Is rejecting flexible working harming your business?

According to a TUC poll, one in three requests for flexible working are being turned down and this rises to nearly two thirds for those in “working class” occupations.  

I’m not surprised by this or by their finding that 3 in 10 workers say they would look for a new job with flexible hours.  It’s not the first time I’ve blogged about this.  

There are many businesses who do flexible working well, those who have embraced it and understand the benefits to the business.  At the same time there are many more who have not.  

So many businesses start from a position of distrust, the instinctive response is “no”.  Employees legally have the right to request flexible working once they have 26 weeks service, employers equally have the right to say no (albeit with specific reasons).  Saying “no” an easy default, keeping work as it always has been. It’s also shortsighted as may harm your business. 

The people out there looking for work want flexibility, whatever that flexibility means to them and for whatever reason they want it.  Flexible working is not just for parents! Even with the right to request at 26 weeks service, many people will not take the risk of taking a job in the hope they get flexible working. 

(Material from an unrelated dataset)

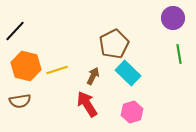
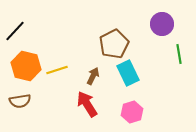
purple circle: moved 11 px left, 6 px down
cyan rectangle: rotated 20 degrees clockwise
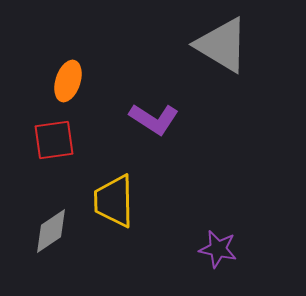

I’ve spoken to many people who have either not applied or pulled out of recruitment processes where lack of flexible working is evident.  Companies refusing to consider flexible working or asking staff to wait 26 weeks before considering it are losing good staff.   

Flexible working is good for business, it will help with recruitment and attract candidates and not just those looking for flexible working right now.  Your workforce will be happier and more productive, reducing stress from balancing life and work will improve performance in work. Staff turnover will reduce, once someone has the lifestyle they want that balances work and home, they’ll want to keep it.  

Exactly how flexible working can be offered will depend on the nature of your business.  But, take time to consider the options, whether there are new ways of doing things and how you can make it work.  When it comes to recruiting and retaining staff offering flexible working is just one of the things that puts you in a competitive position.